A cidade de Vilhena tem sido palco de tensões políticas nos últimos tempos, com atritos crescentes entre o Executivo, liderado pelo prefeito Delegado Flori, e alguns membros do Poder Legislativo, incluindo ex-aliados, como os vereadores Ronildo Macedo e o presidente da Casa, Samir Ali, ambos do partido Podemos, que é o mesmo do mandatário. Outra figura proeminente no Legislativo que tem se destacado por suas críticas ao governo municipal é a vereadora Professora Vivian Repessold, do Partido Progressista (PP). As tensões atingiram um novo nível durante a sessão legislativa desta terça-feira, 03 de outubro.
 
A vereadora Professora Vivian Repessold apresentou o Requerimento nº 33/2023, pedindo esclarecimentos ao Executivo sobre a nomeação do presidente da Fundação Cultural de Vilhena (FCV), Eliton da Silva Costa. No requerimento, Repessold levantou questões sobre a propriedade de duas casas noturnas em Vilhena por parte de Eliton Costa, bem como se ele havia comunicado essa informação à Administração Municipal antes de sua nomeação. Caso isso não tivesse ocorrido, Repessold questionou quais medidas o Executivo estaria tomando para regularizar a situação do referido servidor. O requerimento foi aprovado por unanimidade.
 
No entanto, o clima na sessão ficou ainda mais tenso quando, no decorrer das discussões, um pedido de abertura de Comissão Parlamentar de Inquérito (CPI) foi protocolado na Câmara Municipal de Vilhena. O pedido de CPI foi fundamentado em uma publicação da vereadora em um grupo de WhatsApp, no qual que alertava sobre uma blitz policial. Curiosamente, o pedido de abertura da CPI foi assinado por Ronaldo Aparecido Pereira, um servidor comissionado que trabalha na FCV e que considera ilegal o alerta feito na comunidade virtual.
 
Ao tomar conhecimento do pedido de CPI, a vereadora Vivian Repessold se manifestou durante a sessão, alegando que o pedido era uma forma de intimidação e coação. Ela expressou sua disposição em enfrentar qualquer tentativa de pressão e afirmou que não tinha medo da situação.
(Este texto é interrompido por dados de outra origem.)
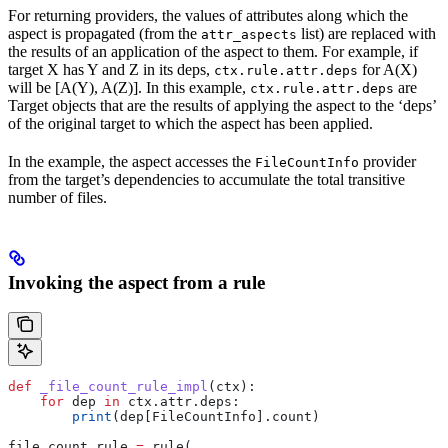
For returning providers, the values of attributes along which the
aspect is propagated (from the
list) are replaced with
attr_aspects
the results of an application of the aspect to them. For example, if
target X has Y and Z in its deps,
for A(X)
ctx.rule.attr.deps
will be [A(Y), A(Z)]. In this example,
are
ctx.rule.attr.deps
Target objects that are the results of applying the aspect to the ‘deps’
of the original target to which the aspect has been applied.
In the example, the aspect accesses the
provider
FileCountInfo
from the target’s dependencies to accumulate the total transitive
number of files.
Invoking the aspect from a rule
def
 _file_count_rule_impl
(
ctx
):
    for
 dep 
in
 ctx.attr.deps:
        print
(dep[FileCountInfo].count)
file_count_rule 
=
 rule(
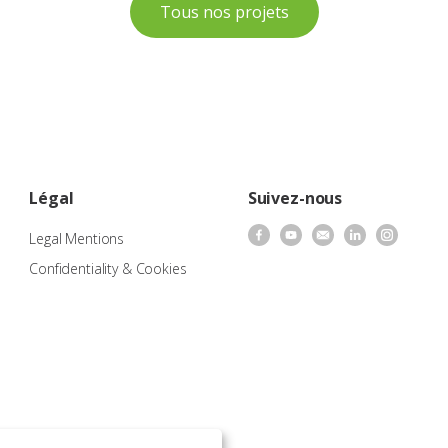
Tous nos projets
Légal
Suivez-nous
Legal Mentions
Confidentiality & Cookies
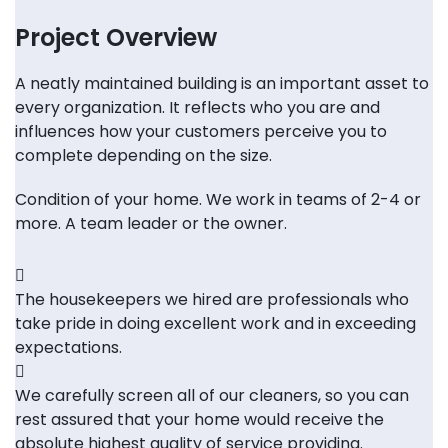
Project Overview
A neatly maintained building is an important asset to
every organization. It reflects who you are and
influences how your customers perceive you to
complete depending on the size.
Condition of your home. We work in teams of 2-4 or
more. A team leader or the owner.
The housekeepers we hired are professionals who
take pride in doing excellent work and in exceeding
expectations.
We carefully screen all of our cleaners, so you can
rest assured that your home would receive the
absolute highest quality of service providing.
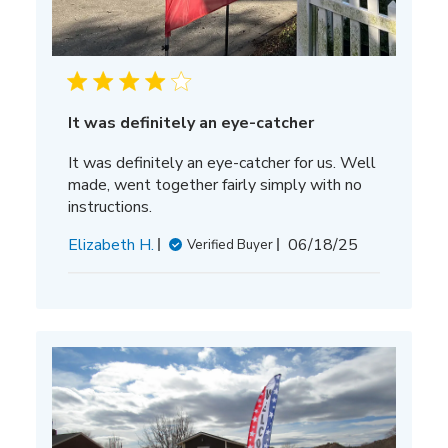
It was definitely an eye-catcher
It was definitely an eye-catcher for us. Well
made, went together fairly simply with no
instructions.
Published
Elizabeth H.
06/18/25
Verified Buyer
date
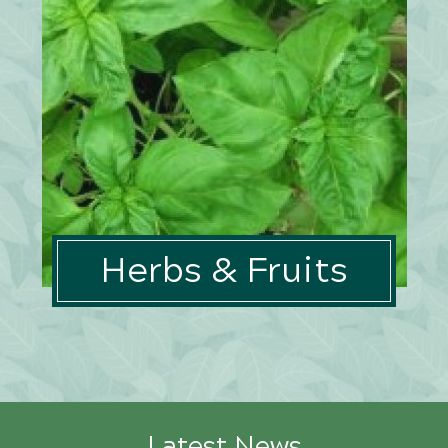
Herbs & Fruits
Latest News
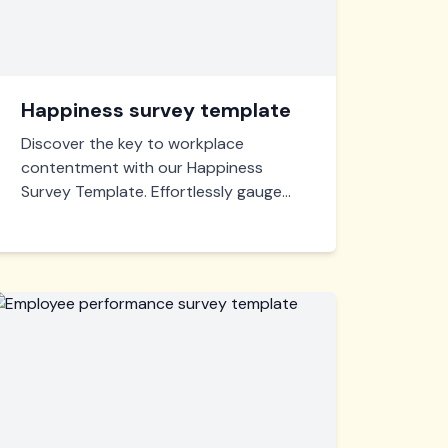
Happiness survey template
Discover the key to workplace
contentment with our Happiness
Survey Template. Effortlessly gauge
employee satisfaction, identify areas
for improvement, and foster a thriving,
positive work environment.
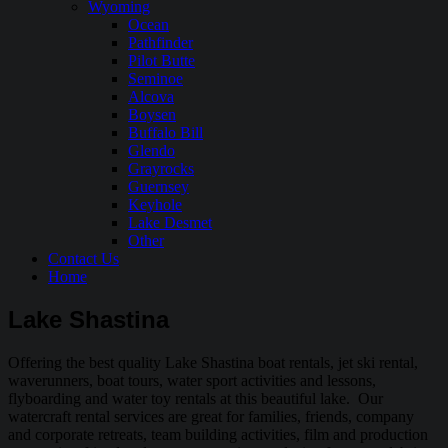
Wyoming
Ocean
Pathfinder
Pilot Butte
Seminoe
Alcova
Boysen
Buffalo Bill
Glendo
Grayrocks
Guernsey
Keyhole
Lake Desmet
Other
Contact Us
Home
Lake Shastina
Offering the best quality Lake Shastina boat rentals, jet ski rental,
waverunners, boat tours, water sport activities and lessons,
flyboarding and water toy rentals at this beautiful lake. Our
watercraft rental services are great for families, friends, company
and corporate retreats, team building activities, film and production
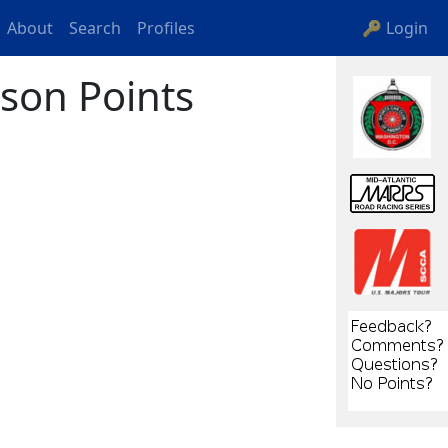
About
Search
Profiles
🔑 Login
son Points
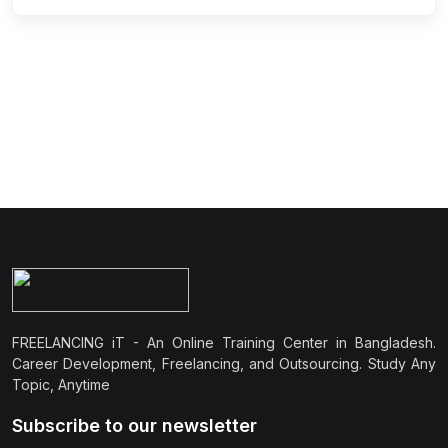
FREELANCING iT - An Online Training Center in Bangladesh.
Career Development, Freelancing, and Outsourcing. Study Any
Topic, Anytime
Subscribe to our newsletter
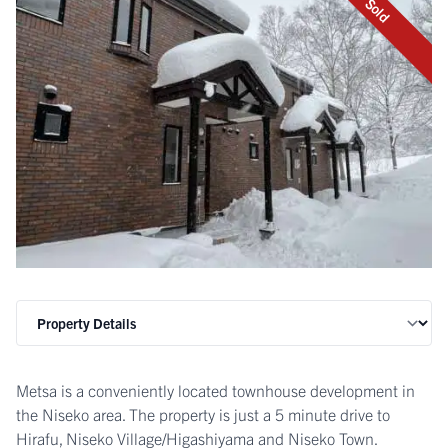
Sold
Metsa is a conveniently located townhouse development in
the Niseko area. The property is just a 5 minute drive to
Hirafu, Niseko Village/Higashiyama and Niseko Town.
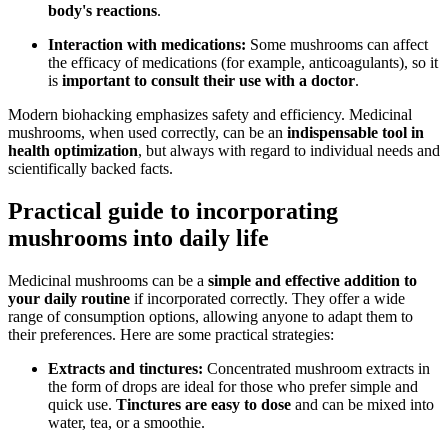
body's reactions
.
Interaction with medications:
Some mushrooms can affect
the efficacy of medications (for example, anticoagulants), so it
is
important to consult their use with a doctor
.
Modern biohacking emphasizes safety and efficiency. Medicinal
mushrooms, when used correctly, can be an
indispensable tool in
health optimization
, but always with regard to individual needs and
scientifically backed facts.
Practical guide to incorporating
mushrooms into daily life
Medicinal mushrooms can be a
simple and effective addition to
your daily routine
if incorporated correctly. They offer a wide
range of consumption options, allowing anyone to adapt them to
their preferences. Here are some practical strategies:
Extracts and tinctures:
Concentrated mushroom extracts in
the form of drops are ideal for those who prefer simple and
quick use.
Tinctures are easy to dose
and can be mixed into
water, tea, or a smoothie.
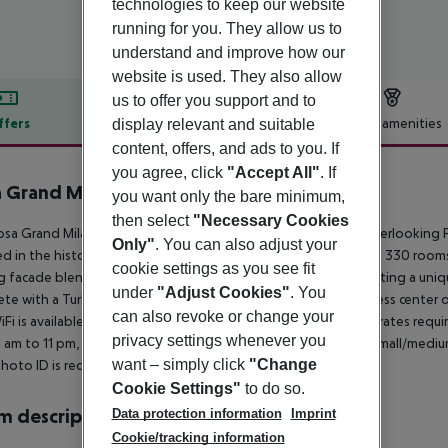
technologies to keep our website
running for you. They allow us to
understand and improve how our
website is used. They also allow
us to offer you support and to
ffers
Offer description
Hotel amenities
display relevant and suitable
content, offers, and ads to you. If
r description
you agree, click
"Accept All"
. If
 Grand Milano
you want only the bare minimum,
4
then select
"Necessary Cookies
sa Grand Milano - Starhotels Collezione, an elegant hotel overlooking Piaz
Only"
. You can also adjust your
d in the historic heart of Milan, it''s steps from the Duomo. Its 330 ro
cookie settings as you see fit
ng facade blends architectural and urban design elements, creating a uni
under
"Adjust Cookies"
. You
te with a Turkish bath and solarium. A state-of-the-art wellness center
can also revoke or change your
iFi is available in common areas. Please note: Non-refundable rates requ
privacy settings whenever you
 am to 11 pm, with personal trainers available by reservation. Small/medi
want – simply click
"Change
photo ID is required at check-in.
Cookie Settings"
to do so.
 description
Data protection information
Imprint
Cookie/tracking information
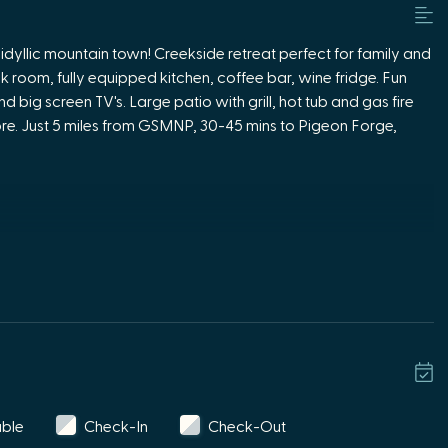
idyllic mountain town! Creekside retreat perfect for family and
nk room, fully equipped kitchen, coffee bar, wine fridge. Fun
big screen TV's. Large patio with grill, hot tub and gas fire
lore. Just 5 miles from GSMNP, 30-45 mins to Pigeon Forge,
 TV, XBOX , Pacman arcade game,
 table, shuffle board.
ne fridge.
g picnic table with umbrella.
able
Check-In
Check-Out
ne fireplace and plenty of seating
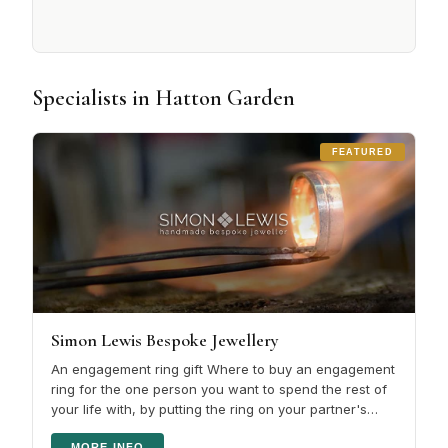
Specialists in Hatton Garden
FEATURED
Simon Lewis Bespoke Jewellery
An engagement ring gift Where to buy an engagement
ring for the one person you want to spend the rest of
your life with, by putting the ring on your partner's
finger shows she is…
MORE INFO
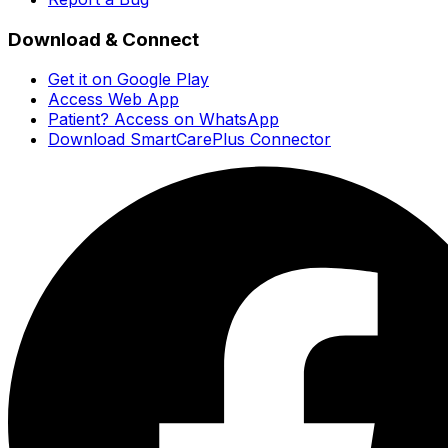
Download & Connect
Get it on Google Play
Access Web App
Patient? Access on WhatsApp
Download SmartCarePlus Connector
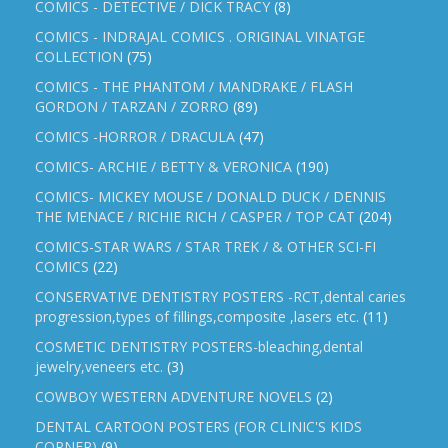
COMICS - DETECTIVE / DICK TRACY
(8)
COMICS - INDRAJAL COMICS . ORIGINAL VINATGE
COLLECTION
(75)
COMICS - THE PHANTOM / MANDRAKE / FLASH
GORDON / TARZAN / ZORRO
(89)
COMICS -HORROR / DRACULA
(47)
COMICS- ARCHIE / BETTY & VERONICA
(190)
COMICS- MICKEY MOUSE / DONALD DUCK / DENNIS
THE MENACE / RICHIE RICH / CASPER / TOP CAT
(204)
COMICS-STAR WARS / STAR TREK / & OTHER SCI-FI
COMICS
(22)
CONSERVATIVE DENTISTRY POSTERS -RCT,dental caries
progression,types of fillings,composite ,lasers etc.
(11)
COSMETIC DENTISTRY POSTERS-bleaching,dental
jewelry,veneers etc.
(3)
COWBOY WESTERN ADVENTURE NOVELS
(2)
DENTAL CARTOON POSTERS (FOR CLINIC'S KIDS
CORNER)
(9)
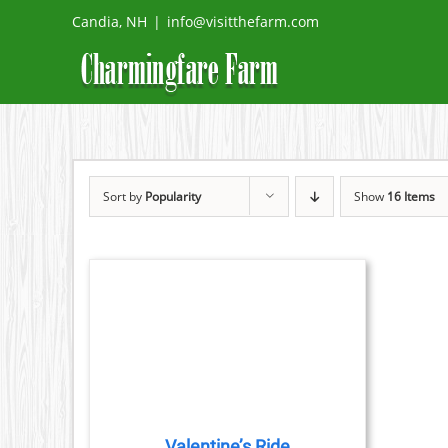
Skip
Candia, NH
|
info@visitthefarm.com
to
content
Sort by
Popularity
Show
16 Items
TAILS
CT
PLE
TS.
Valentine’s Ride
Afirmou também que é funcionária pública há 27 anos na cidade de Vilhena, indicando que já havia enfrentado desafios semelhantes no passado.
 
Repessold concluiu sua fala enfatizando que foi eleita por uma causa e que continuaria lutando por essa causa, independentemente das ameaças e tentativas de difamação que enfrentasse. Além disso, ela direcionou críticas ao prefeito Flori Cordeiro, instando-o a legalizar nomeações que ela considera irregulares.
 
“Ameaça, perseguição, intimidação, coação, seja o verbo que quiser usar, senhor prefeito, eu não tenho medo disso. Eu sou funcionária há 27 anos do município de Vilhena, e o senhor não é o primeiro prefeito que persegue servidor público. Esse pedido de CPI sem fundamento é pra poder me amedrontar. Sinto muito, mas meu pai me criou pra enfrentar o mundo. Pode vir com CPI, pode vir com o que senhor tiver dentro das suas legalidades que eu estou aqui para enfrentar”, bradou a vereadora.